[Peace-discuss] Paul, peace candidate?

C. G. Estabrook galliher at uiuc.edu
Sun Jul 29 20:08:46 CDT 2007


	The case for a Ron Paul presidency
	Justin Raimondo
	July 27, 2007 10:00 PM

http://commentisfree.guardian.co.uk/justin_raimondo/2007/07/the_case_for_ron_paul.html

In trying to figure out how to explain Ron Paul to a British audience, I 
looked - in vain - for someone on the current British political scene to 
compare him to.

The Conservatives, with their support for the British welfare state, and 
their pro-Bush foreign policy, hardly come close, and, even looking back 
in history, it is hard to find an approximation. We have to go all the 
way back to the nineteenth century, to the antiwar, anti-imperialist 
"Little England"-ism of Richard Cobden, John Bright, and the Manchester 
School, before we find a halfway apt comparison.

Looking at the American political landscape for antecedents, we don't 
find many until we get to the 1930s, where critics of the New Deal and 
Franklin Delano Roosevelt's rush to war arose on the American Right.

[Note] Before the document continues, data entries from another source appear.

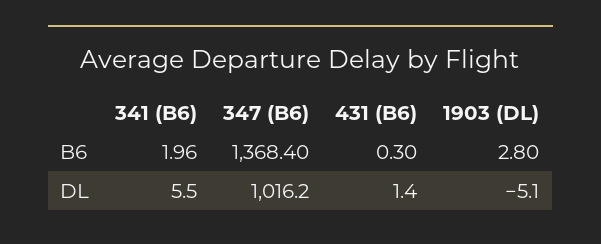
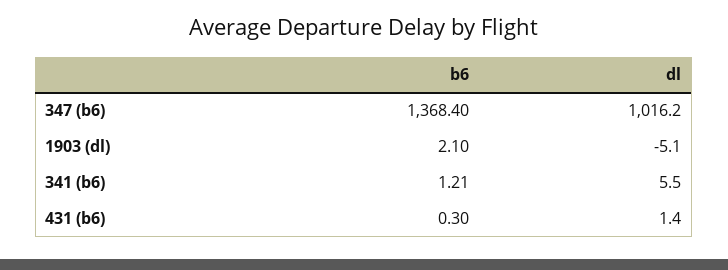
  {
    "341 (B6)": {
-     "B6": 1.96,
+     "B6": 1.21,
      "DL": 5.5
    },
    "347 (B6)": {
      "B6": 1368.4,
      "DL": 1016.2
    },
    "431 (B6)": {
      "B6": 0.3,
      "DL": 1.4
    },
    "1903 (DL)": {
-     "B6": 2.8,
+     "B6": 2.1,
      "DL": -5.1
    }
  }

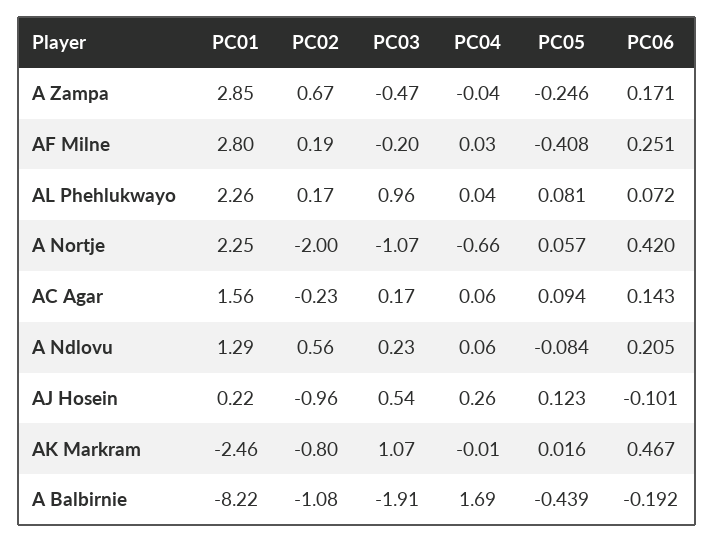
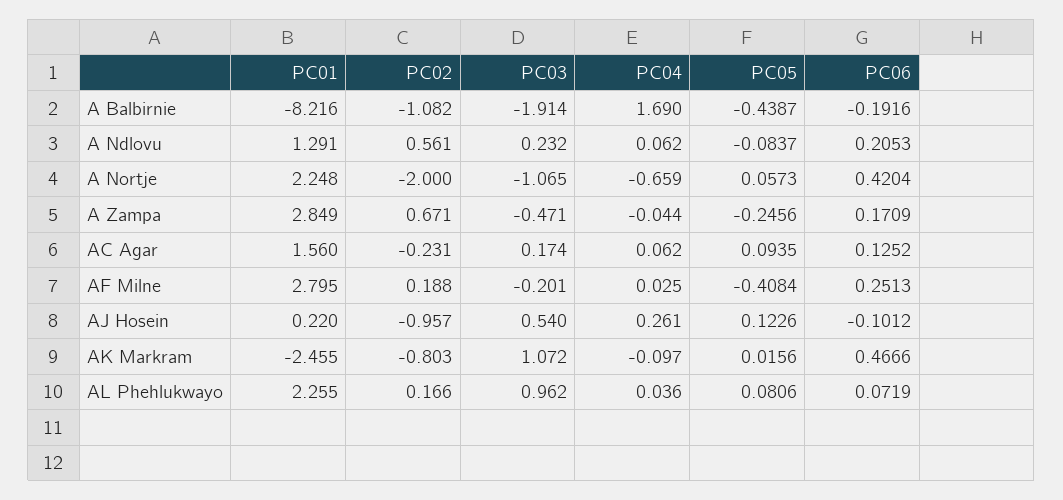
  {
    "PC01": {
      "A Zampa": 2.849,
      "AF Milne": 2.795,
      "AL Phehlukwayo": 2.255,
      "A Nortje": 2.248,
      "AC Agar": 1.56,
      "A Ndlovu": 1.291,
      "AJ Hosein": 0.22,
      "AK Markram": -2.455,
      "A Balbirnie": -8.216
    },
    "PC02": {
      "A Zampa": 0.671,
      "AF Milne": 0.188,
      "AL Phehlukwayo": 0.166,
      "A Nortje": -2,
      "AC Agar": -0.231,
      "A Ndlovu": 0.561,
      "AJ Hosein": -0.957,
      "AK Markram": -0.803,
      "A Balbirnie": -1.082
    },
    "PC03": {
      "A Zampa": -0.471,
      "AF Milne": -0.201,
      "AL Phehlukwayo": 0.962,
      "A Nortje": -1.065,
      "AC Agar": 0.174,
      "A Ndlovu": 0.232,
      "AJ Hosein": 0.54,
      "AK Markram": 1.072,
      "A Balbirnie": -1.914
    },
    "PC04": {
      "A Zampa": -0.044,
      "AF Milne": 0.025,
      "AL Phehlukwayo": 0.036,
      "A Nortje": -0.659,
      "AC Agar": 0.062,
      "A Ndlovu": 0.062,
      "AJ Hosein": 0.261,
-     "AK Markram": -0.01,
+     "AK Markram": -0.097,
      "A Balbirnie": 1.69
    },
    "PC05": {
      "A Zampa": -0.2456,
      "AF Milne": -0.4084,
      "AL Phehlukwayo": 0.0806,
      "A Nortje": 0.0573,
      "AC Agar": 0.0935,
      "A Ndlovu": -0.0837,
      "AJ Hosein": 0.1226,
      "AK Markram": 0.0156,
      "A Balbirnie": -0.4387
    },
    "PC06": {
      "A Zampa": 0.1709,
      "AF Milne": 0.2513,
      "AL Phehlukwayo": 0.0719,
      "A Nortje": 0.4204,
-     "AC Agar": 0.143,
+     "AC Agar": 0.1252,
      "A Ndlovu": 0.2053,
      "AJ Hosein": -0.1012,
      "AK Markram": 0.4666,
      "A Balbirnie": -0.1916
    }
  }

Today's rightwingers are as far away from Paul, philosophically, as 
anyone on the left. In fact, Paul probably has more in common with many 
leftists because of his thoroughgoing opposition to American imperialism 
and the idea that Washington is the world's policeman. Indeed, the 
head-on clash between the neoconservative worldview and an older 
conservative perspective on foreign policy occurred during the South 
Carolina Republican party debate, in which Rudolph Giuliani claimed not 
to have ever heard an explanation such as the one Paul gave for the 9/11 
terrorist attacks on the US. Said Paul:

     Have you ever read the reasons they attacked us? They attack us 
because we've been over there; we've been bombing Iraq for 10 years.

     We don't understand the irrationality of Middle Eastern politics. 
So right now we're building an embassy in Iraq that's bigger than the 
Vatican. We're building 14 permanent bases.

     What would we say here if China was doing this in our country or in 
the Gulf of Mexico? We would be objecting. We need to look at what we do 
from the perspective of what would happen if somebody else did it to us.

A foreign policy based on prudence, non-interventionism, and the pursuit 
of American interests narrowly defined - this is Paul's truly 
conservative view of international affairs. It is the exact opposite of 
what is espoused by the radical utopians who hijacked American foreign 
policy during the reign of Bush the Lesser.

On the domestic policy front, the weird inversion of traditionally 
conservative principles - less government, less regulation, 
decentralisation of power, and emphasis on individual rights - has 
continued unabated during the Bush era. The Patriot Act, the Military 
Commissions act, the legislative evisceration of habeas corpus, and the 
rise of the surveillance state - Ron Paul stood like a rock against the 
War Party's relentless assault on civil liberties at a time when it was 
unpopular to do so.

Quite naturally, the political establishment is trying to downplay the 
Ron Paul phenomenon, but the market, as always, reigns supreme, and 
Paul's growing popularity is evidenced in his fundraising success: this 
quarter, he comes in third in the Republican field, ahead of former 
frontrunner John "Bombs Away" McCain, and does so with a solid 
constituency of dedicated and very active supporters, especially among 
the young. Paul's message of personal liberty and a sane foreign policy 
resonates with the 20-something set, and as the candidate travels around 
the country, attracting relatively large crowds, youthful faces predominate.

His rising status as the candidate of the youthful Republican set is 
enhanced by the fact that he seems unlikely to be a cult hero of any 
sort. With his easygoing, unpretentious manner and undisputed sincerity, 
Ron Paul comes across as authentic. He's no actor: here, at last, is a 
man who lives by his principles. Paul refuses to take his generous 
congressional pension, and disdains all the other perks and privileges 
of his office. As a doctor, he wouldn't accept Medicaid payments, and 
forbade his children from taking any federal aid for their education.

The 71-year-old country doctor - Paul's an obstetrician who has 
delivered thousands of babies - with his socially conservative lifestyle 
and somewhat ornery manner, is an unlikely hero to the younger 
generation. Yet the 10-term Republican congressman from a conservative 
Gulf coast Texas district of farmers - quintessential Bush country - 
shows signs of becoming the Eugene McCarthy of the new millennium.